Toward an Improved Global Longwave Downward Radiation Product by Fusing Satellite and Reanalysis Data

Surface longwave downward radiation (LWDR) plays an important role in modulating greenhouse effect and climate change. Constructing a global longtime series LWDR dataset is greatly necessary to systematically and in-depth study the LWDR effect on the climate. However, the current multi-source LWDR products (satellite and reanalysis) show large differences in terms of both spatiotemporal resolutions and accuracy in various regions. Therefore, it is necessary to fuse multisource datasets to generate more accurate LWDR with high spatiotemporal resolution on a global scale.
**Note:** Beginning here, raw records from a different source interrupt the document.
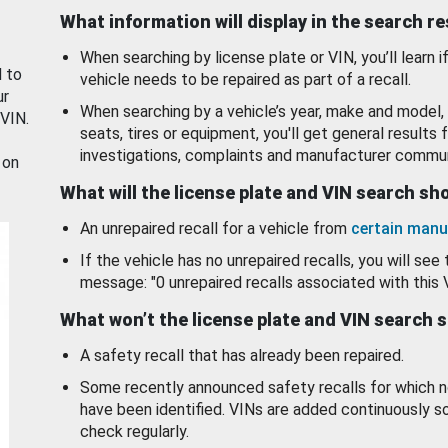
What information will display in the search r
When searching by license plate or VIN, you’ll learn if
d to
vehicle needs to be repaired as part of a recall.
ur
When searching by a vehicle’s year, make and model, 
 VIN.
seats, tires or equipment, you'll get general results f
investigations, complaints and manufacturer commun
 on
What will the license plate and VIN search s
An unrepaired recall for a vehicle from
certain manu
If the vehicle has no unrepaired recalls, you will see 
message: "0 unrepaired recalls associated with this 
What won’t the license plate and VIN search 
A safety recall that has already been repaired.
Some recently announced safety recalls for which n
have been identified. VINs are added continuously s
check regularly.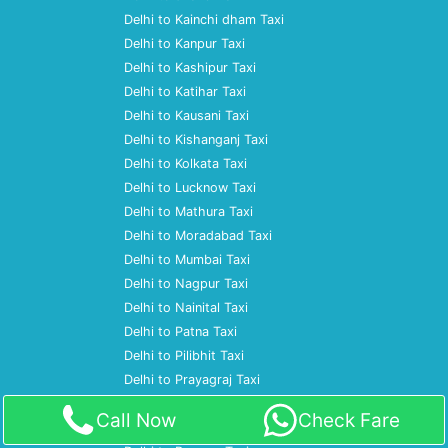
Delhi to Kainchi dham Taxi
Delhi to Kanpur Taxi
Delhi to Kashipur Taxi
Delhi to Katihar Taxi
Delhi to Kausani Taxi
Delhi to Kishanganj Taxi
Delhi to Kolkata Taxi
Delhi to Lucknow Taxi
Delhi to Mathura Taxi
Delhi to Moradabad Taxi
Delhi to Mumbai Taxi
Delhi to Nagpur Taxi
Delhi to Nainital Taxi
Delhi to Patna Taxi
Delhi to Pilibhit Taxi
Delhi to Prayagraj Taxi
Delhi to Pune Taxi
Call Now
Check Fare
Delhi to Ramnagar Taxi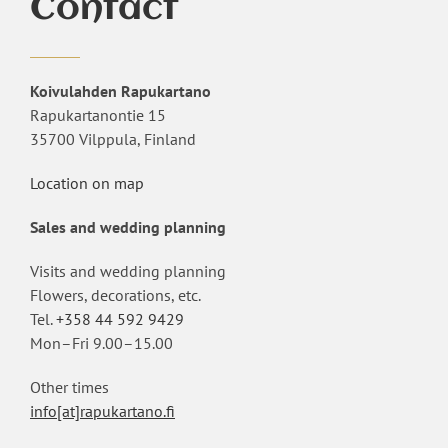
Contact
Koivulahden Rapukartano
Rapukartanontie 15
35700 Vilppula, Finland
Location on map
Sales and wedding planning
Visits and wedding planning
Flowers, decorations, etc.
Tel.
+358 44 592 9429
Mon–Fri 9.00–15.00
Other times
info[at]rapukartano.fi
To this end, a downscaling strategy is first proposed to generate LWDR dataset with 0.25 degrees resolution from CERES-SYN data with 1 degrees scale, by incorporating the land surface temperature (ST), total column water vapor (TCWV), and elevation. Then, a machine learning-based fusion method is provided to generate a global hourly LWDR dataset with a spatial resolution of 0.25 degrees by combining three products (CERES-SYN, ERAS, and GLDAS). Compared with ground measurements, the performance of generated LWDR product reveals that the correlation coefficient (R), mean bias error (BIAS), and root-mean-square error (RMSE) were 0.97, -0.95 W/m(2), and 2238 W/m(2) over the land and 0.99, -0.88 W/m(2), and 10.96 W/m(2) over the ocean, respectively. In particular, it shows improved accuracy in the low and middle latitude regions compared with other LWDR products. Considering its better accuracy and higher spatiotemporal resolution, the new LWDR product can provide essential data for deeply understanding the global energy balance and even the global warming. Moreover, the proposed fusion strategy can be enlightening for readers in the fields of multisource data combination and big data analysis.